Ovviamente non ho più praticato l'oracolo anche perchè ho
letto un passo della Bibbia in cui c'è scritto che è in abominio a Dio fare
queste cose[1].
Molto tempo dopo il Pastore, quando ascoltò la mia
confessione prima di battezzarmi mi chiese se credevo che Dio, anche se avesse
saputo e voluto dirmelo, mi avrebbe mai risposto a quel modo.
Io in effetti dissi di no, anche perché mentre leggevo quel “mai”
avevo avuto la sensazione di una cattiveria e di un astio contro di me, contro
le mie speranze.
Decisi che mai più avrei utilizzato la divinazione e così
spezzai quei legami.
Ho anche chiesto ad una mia amica a cui avevo regalato
l’oracolo se poteva restituirmelo. Lei lo fece volentieri e mi disse che
infatti si era chiesta come potessi averle fatto un regalo del genere e che
comunque da quando avevo quel libro in casa non avevo fatto altro che litigare
con i suoi cari. In cambio le diedi la mia Bibbia.
Lo scambio avvenne il giorno del compleanno della figlia
della mia amica e anche giorno del mio battesimo per immersione.

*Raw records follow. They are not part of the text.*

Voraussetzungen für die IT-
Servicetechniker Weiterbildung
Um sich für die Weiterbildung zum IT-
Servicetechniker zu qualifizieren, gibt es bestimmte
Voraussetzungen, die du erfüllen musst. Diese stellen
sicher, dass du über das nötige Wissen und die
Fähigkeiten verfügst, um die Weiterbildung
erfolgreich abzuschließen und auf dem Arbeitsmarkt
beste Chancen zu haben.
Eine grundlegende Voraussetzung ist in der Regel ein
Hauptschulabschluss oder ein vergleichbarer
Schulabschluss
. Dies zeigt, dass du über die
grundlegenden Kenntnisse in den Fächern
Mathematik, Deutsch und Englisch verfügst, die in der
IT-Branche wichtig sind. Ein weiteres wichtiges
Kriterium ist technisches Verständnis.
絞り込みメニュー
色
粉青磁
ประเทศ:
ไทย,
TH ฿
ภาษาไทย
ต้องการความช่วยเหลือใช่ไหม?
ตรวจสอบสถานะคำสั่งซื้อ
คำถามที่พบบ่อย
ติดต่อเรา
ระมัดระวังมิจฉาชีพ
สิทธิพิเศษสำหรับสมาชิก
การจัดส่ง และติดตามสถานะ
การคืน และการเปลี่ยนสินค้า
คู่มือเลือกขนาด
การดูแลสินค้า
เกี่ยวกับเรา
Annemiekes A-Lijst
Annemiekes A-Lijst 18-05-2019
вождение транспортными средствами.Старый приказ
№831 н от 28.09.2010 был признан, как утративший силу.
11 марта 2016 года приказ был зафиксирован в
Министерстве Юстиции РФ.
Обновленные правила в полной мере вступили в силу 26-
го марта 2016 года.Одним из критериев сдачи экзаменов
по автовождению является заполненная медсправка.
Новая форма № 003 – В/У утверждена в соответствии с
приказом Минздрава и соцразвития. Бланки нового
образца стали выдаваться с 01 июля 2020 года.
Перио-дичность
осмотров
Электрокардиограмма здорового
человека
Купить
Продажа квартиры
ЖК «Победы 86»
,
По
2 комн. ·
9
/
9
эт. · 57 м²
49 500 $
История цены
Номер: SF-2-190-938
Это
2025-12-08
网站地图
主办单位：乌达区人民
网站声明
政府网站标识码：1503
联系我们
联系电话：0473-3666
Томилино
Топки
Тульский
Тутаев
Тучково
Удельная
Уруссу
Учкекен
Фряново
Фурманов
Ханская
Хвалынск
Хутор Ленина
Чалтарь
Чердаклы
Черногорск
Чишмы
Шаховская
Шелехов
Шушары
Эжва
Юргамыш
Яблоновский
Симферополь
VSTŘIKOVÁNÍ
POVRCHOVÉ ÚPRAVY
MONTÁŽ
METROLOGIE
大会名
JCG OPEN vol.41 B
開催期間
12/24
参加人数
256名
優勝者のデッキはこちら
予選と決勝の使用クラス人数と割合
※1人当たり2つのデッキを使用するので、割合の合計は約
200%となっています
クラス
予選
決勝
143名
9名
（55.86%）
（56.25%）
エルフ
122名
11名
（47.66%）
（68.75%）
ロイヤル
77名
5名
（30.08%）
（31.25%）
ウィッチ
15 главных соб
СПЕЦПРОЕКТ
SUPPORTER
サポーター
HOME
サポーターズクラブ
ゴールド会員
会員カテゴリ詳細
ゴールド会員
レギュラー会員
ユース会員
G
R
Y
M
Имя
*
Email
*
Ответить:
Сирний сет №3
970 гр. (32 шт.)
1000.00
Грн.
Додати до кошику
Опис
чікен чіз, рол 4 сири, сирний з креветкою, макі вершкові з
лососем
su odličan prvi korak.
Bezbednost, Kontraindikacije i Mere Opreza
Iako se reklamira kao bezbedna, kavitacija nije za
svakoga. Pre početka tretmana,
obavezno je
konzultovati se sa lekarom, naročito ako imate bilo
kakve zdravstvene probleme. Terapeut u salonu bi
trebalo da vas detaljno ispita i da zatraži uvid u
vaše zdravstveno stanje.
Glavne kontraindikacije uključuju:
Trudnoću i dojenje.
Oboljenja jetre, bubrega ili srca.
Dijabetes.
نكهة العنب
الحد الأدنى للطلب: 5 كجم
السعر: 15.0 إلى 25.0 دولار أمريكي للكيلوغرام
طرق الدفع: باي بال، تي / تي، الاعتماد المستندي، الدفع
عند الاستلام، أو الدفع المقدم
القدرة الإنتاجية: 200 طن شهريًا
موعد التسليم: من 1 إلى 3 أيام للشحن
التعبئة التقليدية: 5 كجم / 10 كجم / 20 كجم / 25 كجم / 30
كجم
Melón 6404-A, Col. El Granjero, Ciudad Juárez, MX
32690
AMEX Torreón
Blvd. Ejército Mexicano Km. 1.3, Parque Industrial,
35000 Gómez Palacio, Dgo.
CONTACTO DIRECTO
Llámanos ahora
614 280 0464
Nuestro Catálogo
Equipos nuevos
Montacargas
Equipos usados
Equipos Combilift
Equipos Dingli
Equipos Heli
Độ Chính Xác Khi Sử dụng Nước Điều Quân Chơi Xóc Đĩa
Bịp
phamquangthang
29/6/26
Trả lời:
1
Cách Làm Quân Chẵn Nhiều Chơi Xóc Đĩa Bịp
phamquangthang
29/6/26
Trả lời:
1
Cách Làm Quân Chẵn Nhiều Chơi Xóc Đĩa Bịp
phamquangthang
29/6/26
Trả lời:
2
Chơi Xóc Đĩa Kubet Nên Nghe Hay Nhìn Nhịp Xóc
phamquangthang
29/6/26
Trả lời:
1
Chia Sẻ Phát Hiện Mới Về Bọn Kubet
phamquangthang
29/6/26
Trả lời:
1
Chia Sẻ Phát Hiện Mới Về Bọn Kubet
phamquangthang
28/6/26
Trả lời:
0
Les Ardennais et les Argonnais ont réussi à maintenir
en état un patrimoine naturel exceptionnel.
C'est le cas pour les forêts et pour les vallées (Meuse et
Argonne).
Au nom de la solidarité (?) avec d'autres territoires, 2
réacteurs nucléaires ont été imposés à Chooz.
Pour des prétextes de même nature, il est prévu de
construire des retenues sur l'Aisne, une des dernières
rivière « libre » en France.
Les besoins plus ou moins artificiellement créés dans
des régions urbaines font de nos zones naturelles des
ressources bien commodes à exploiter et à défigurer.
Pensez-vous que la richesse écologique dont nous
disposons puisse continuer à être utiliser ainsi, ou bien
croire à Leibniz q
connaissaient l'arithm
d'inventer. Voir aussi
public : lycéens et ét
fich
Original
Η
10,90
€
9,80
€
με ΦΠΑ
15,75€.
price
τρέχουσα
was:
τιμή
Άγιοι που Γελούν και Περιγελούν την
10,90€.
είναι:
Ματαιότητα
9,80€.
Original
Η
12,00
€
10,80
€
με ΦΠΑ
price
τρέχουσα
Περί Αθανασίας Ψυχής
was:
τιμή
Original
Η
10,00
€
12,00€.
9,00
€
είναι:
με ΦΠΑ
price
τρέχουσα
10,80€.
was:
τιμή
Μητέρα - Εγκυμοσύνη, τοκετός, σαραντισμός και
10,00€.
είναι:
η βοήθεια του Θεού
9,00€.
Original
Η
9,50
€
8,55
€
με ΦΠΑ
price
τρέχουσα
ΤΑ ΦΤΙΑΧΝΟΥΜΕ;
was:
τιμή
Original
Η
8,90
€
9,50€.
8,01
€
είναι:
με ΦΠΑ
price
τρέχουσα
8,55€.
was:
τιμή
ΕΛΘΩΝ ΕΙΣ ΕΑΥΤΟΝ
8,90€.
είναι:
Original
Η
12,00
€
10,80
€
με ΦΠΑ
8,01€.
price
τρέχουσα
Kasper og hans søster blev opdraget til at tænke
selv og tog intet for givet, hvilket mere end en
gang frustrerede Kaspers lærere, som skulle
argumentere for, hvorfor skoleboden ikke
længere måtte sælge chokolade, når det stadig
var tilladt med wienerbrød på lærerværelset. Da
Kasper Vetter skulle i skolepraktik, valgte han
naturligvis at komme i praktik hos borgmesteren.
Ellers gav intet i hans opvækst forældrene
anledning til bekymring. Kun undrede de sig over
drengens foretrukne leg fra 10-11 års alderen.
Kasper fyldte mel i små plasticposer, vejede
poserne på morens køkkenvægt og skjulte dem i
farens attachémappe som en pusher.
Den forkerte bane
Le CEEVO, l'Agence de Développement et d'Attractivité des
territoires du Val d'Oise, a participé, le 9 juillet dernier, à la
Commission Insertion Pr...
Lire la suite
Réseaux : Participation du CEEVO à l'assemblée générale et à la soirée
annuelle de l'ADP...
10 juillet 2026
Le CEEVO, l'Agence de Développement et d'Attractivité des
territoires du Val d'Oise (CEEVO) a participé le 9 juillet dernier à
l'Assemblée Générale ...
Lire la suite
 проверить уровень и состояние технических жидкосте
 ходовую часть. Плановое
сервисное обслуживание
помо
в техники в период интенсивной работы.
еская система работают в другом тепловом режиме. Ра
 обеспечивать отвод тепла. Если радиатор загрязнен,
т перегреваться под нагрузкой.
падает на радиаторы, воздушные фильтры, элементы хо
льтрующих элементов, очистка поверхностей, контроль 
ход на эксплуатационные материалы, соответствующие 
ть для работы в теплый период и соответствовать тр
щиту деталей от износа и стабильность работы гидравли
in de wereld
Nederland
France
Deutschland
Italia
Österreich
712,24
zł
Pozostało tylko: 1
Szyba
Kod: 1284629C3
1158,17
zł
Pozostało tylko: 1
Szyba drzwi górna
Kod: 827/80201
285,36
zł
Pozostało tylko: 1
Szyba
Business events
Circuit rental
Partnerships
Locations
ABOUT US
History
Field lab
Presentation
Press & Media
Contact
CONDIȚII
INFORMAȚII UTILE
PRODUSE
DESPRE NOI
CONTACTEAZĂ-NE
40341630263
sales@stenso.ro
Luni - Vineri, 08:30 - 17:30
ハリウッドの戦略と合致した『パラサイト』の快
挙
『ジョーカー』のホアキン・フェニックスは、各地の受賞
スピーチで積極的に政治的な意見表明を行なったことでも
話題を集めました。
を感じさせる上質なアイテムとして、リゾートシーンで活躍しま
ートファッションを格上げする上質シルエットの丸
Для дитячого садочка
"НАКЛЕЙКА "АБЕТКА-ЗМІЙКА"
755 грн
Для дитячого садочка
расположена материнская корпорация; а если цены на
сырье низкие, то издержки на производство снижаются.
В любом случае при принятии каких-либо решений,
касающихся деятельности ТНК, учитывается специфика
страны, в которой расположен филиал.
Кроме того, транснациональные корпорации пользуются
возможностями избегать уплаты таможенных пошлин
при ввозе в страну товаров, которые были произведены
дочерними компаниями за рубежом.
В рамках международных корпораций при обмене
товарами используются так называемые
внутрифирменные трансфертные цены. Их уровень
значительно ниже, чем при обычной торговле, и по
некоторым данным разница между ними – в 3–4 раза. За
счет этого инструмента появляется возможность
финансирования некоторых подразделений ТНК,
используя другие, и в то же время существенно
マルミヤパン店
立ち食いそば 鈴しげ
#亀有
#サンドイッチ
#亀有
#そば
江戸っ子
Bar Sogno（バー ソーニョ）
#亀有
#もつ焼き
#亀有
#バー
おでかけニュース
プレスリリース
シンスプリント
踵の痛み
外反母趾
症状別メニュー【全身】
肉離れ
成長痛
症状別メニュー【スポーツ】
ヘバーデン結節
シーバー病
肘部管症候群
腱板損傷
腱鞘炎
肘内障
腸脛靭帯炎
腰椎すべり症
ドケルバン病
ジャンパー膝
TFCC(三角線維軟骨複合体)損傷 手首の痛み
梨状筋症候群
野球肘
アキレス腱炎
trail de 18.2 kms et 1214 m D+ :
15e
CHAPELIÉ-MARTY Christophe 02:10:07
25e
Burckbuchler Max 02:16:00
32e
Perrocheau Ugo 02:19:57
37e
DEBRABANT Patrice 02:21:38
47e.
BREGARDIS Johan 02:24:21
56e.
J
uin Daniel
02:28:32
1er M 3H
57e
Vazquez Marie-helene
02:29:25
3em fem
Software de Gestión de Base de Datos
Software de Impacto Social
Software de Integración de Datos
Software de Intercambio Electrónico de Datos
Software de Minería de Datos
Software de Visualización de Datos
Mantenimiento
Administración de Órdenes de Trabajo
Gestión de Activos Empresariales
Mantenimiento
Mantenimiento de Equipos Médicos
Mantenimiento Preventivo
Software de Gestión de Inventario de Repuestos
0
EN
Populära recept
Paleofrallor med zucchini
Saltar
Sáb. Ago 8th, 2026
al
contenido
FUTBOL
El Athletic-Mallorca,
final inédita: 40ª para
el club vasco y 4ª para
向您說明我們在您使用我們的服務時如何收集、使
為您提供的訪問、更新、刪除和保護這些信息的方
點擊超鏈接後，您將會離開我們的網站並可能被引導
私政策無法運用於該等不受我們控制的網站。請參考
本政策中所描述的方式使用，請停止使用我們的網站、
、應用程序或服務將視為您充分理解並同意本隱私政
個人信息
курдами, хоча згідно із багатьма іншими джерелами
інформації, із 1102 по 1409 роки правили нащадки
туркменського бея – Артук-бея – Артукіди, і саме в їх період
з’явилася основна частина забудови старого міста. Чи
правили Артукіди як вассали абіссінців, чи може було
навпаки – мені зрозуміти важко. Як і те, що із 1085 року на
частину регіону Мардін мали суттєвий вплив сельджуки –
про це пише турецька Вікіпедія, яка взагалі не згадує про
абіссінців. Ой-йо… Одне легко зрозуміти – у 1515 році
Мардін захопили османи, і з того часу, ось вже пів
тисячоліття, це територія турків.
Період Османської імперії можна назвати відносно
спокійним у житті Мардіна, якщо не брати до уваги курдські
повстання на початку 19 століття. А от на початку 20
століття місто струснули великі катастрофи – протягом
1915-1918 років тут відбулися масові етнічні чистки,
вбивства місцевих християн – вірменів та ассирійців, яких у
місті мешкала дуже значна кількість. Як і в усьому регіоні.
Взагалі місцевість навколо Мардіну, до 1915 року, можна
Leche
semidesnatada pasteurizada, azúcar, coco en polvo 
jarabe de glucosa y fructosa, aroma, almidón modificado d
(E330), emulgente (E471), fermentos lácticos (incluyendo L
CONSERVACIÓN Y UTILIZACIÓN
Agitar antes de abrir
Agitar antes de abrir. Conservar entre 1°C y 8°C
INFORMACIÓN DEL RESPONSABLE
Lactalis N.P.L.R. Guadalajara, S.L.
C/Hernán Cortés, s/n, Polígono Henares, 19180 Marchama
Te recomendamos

Ricordo che buttammo via l’oracolo e mentre stavamo
leggendo la Bibbia la bimba venne da me e mi disse: “io ti posso dire che
animale sei?” “Va bene, dimmi che animale sono”, risposi io.
“Una pecora” lei disse.
“Si, di un grande gregge”, pensai.
[1] Deuteronomio 18:10-13 Non si trovi in mezzo a te chi faccia passare il proprio figlio o la propria figlia per il fuoco, né chi pratichi la divinazione, né indovino, né chi interpreta presagi, né chi pratica la magia, né chi usa incantesimi, né un medium che consulta spiriti, né uno stregone, né chi evoca i morti, perché tutti quelli che fanno queste cose sono in abominio all'Eterno; e a motivo di queste abominazioni, l'Eterno, il tuo DIO, sta per scacciarli davanti a te. Tu sarai integro davanti all'Eterno, il tuo DIO (n.d.r.)